What to work on: In the records below, how many lines hold the word "expansion"? Give only the number.

Dataset excerpts:
_ _ _ _ _
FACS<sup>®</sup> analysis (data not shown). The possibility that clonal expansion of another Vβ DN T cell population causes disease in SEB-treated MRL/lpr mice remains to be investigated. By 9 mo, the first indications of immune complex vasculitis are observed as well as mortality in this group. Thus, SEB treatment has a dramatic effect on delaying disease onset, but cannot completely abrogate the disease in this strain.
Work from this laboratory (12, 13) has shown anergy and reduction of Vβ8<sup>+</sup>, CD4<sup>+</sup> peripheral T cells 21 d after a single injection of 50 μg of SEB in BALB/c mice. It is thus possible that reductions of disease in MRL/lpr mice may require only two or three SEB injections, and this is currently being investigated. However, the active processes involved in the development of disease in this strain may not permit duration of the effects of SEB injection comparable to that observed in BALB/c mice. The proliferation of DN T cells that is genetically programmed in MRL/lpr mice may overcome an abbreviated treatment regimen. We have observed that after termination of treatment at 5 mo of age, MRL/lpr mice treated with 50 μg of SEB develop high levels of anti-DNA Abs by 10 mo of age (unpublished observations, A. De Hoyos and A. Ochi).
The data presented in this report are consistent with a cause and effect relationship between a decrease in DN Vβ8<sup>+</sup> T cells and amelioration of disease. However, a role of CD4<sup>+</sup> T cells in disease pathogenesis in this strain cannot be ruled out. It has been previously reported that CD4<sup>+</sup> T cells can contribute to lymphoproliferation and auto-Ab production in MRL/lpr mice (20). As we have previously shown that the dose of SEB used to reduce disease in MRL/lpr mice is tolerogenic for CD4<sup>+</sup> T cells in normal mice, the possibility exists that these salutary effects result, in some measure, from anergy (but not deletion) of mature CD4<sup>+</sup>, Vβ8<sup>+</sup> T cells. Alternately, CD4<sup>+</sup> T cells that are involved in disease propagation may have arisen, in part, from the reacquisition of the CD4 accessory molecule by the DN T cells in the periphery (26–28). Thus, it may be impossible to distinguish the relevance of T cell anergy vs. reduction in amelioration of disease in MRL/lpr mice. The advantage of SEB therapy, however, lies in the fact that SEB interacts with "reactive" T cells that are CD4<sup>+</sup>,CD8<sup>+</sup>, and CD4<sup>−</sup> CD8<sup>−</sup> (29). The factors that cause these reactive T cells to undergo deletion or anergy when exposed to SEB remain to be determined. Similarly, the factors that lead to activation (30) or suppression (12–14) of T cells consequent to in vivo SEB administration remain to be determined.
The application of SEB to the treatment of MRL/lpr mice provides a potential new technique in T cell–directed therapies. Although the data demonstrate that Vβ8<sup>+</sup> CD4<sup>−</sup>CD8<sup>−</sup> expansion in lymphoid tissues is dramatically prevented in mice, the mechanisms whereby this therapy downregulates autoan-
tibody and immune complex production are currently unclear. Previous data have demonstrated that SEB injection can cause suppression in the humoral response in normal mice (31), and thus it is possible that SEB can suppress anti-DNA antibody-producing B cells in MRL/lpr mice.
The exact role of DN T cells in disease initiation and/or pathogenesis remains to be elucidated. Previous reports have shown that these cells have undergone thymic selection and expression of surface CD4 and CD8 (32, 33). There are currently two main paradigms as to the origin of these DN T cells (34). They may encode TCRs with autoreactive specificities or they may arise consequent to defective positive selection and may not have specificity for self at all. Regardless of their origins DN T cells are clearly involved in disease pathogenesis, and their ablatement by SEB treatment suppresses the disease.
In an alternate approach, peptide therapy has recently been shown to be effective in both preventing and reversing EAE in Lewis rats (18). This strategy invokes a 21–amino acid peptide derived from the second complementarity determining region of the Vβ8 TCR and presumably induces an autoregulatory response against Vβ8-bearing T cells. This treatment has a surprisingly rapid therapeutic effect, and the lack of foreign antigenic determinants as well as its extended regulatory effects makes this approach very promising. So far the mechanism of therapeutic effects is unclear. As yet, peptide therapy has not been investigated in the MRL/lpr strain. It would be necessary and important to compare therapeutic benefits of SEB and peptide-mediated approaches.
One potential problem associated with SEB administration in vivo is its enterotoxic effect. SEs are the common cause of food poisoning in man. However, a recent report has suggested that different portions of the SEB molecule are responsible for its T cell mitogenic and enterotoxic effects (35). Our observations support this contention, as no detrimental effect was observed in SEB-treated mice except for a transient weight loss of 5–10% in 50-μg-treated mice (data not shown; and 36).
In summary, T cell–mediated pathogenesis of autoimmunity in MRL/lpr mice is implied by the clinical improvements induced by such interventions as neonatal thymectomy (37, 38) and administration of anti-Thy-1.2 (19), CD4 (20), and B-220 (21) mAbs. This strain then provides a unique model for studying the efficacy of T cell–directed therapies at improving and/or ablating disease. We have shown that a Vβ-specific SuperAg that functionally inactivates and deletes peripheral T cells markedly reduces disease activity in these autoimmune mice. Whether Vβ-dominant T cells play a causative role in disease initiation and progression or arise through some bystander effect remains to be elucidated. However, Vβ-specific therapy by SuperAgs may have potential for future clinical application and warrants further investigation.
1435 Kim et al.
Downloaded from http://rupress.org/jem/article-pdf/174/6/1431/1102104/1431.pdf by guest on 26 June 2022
_ _ _ _ _
Answer to this problem: 2